Transcribe exactly the lines that fall between the one holding "Weather Planners" and the one holding "REQUEST A BUSINESS ACCOUNT", inclusive, from the entries below.
-- GIVEN ENTRIES follows --
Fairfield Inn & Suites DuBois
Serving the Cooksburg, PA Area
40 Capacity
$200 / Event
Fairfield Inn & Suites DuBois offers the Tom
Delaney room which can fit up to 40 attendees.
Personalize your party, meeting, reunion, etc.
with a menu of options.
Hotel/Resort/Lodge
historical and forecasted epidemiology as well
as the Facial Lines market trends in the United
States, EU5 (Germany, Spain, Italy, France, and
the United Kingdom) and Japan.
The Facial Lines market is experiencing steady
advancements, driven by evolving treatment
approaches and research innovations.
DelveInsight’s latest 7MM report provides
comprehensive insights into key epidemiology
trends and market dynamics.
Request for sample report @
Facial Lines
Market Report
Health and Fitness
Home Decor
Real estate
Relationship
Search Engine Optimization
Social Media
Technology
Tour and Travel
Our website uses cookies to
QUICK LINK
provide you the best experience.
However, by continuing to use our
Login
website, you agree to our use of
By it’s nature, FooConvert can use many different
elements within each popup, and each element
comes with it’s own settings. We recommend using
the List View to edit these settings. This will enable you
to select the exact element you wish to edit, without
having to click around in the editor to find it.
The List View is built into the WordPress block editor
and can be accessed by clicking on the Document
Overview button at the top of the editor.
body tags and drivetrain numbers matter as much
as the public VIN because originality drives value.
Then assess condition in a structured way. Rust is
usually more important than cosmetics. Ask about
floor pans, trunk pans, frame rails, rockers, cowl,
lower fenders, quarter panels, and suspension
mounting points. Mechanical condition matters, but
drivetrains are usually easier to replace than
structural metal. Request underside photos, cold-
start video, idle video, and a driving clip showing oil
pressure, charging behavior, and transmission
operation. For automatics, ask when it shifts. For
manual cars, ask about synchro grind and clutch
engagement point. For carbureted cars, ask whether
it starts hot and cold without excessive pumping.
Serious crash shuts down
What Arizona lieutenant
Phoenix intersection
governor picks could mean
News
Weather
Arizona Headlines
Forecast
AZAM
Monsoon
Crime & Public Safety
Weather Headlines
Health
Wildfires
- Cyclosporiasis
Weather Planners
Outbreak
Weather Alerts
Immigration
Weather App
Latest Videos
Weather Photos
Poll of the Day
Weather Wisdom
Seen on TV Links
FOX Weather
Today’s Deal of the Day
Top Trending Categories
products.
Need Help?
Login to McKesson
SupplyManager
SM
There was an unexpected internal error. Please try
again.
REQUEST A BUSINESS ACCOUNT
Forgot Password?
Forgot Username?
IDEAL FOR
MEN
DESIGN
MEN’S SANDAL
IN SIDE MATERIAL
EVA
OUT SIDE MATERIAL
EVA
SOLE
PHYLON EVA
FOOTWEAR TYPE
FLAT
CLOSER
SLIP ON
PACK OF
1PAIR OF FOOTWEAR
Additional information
-- GIVEN ENTRIES concluded --
=== EXERCISE ANSWER ===
Weather Planners
Outbreak
Weather Alerts
Immigration
Weather App
Latest Videos
Weather Photos
Poll of the Day
Weather Wisdom
Seen on TV Links
FOX Weather
Today’s Deal of the Day
Top Trending Categories
products.
Need Help?
Login to McKesson
SupplyManager
SM
There was an unexpected internal error. Please try
again.
REQUEST A BUSINESS ACCOUNT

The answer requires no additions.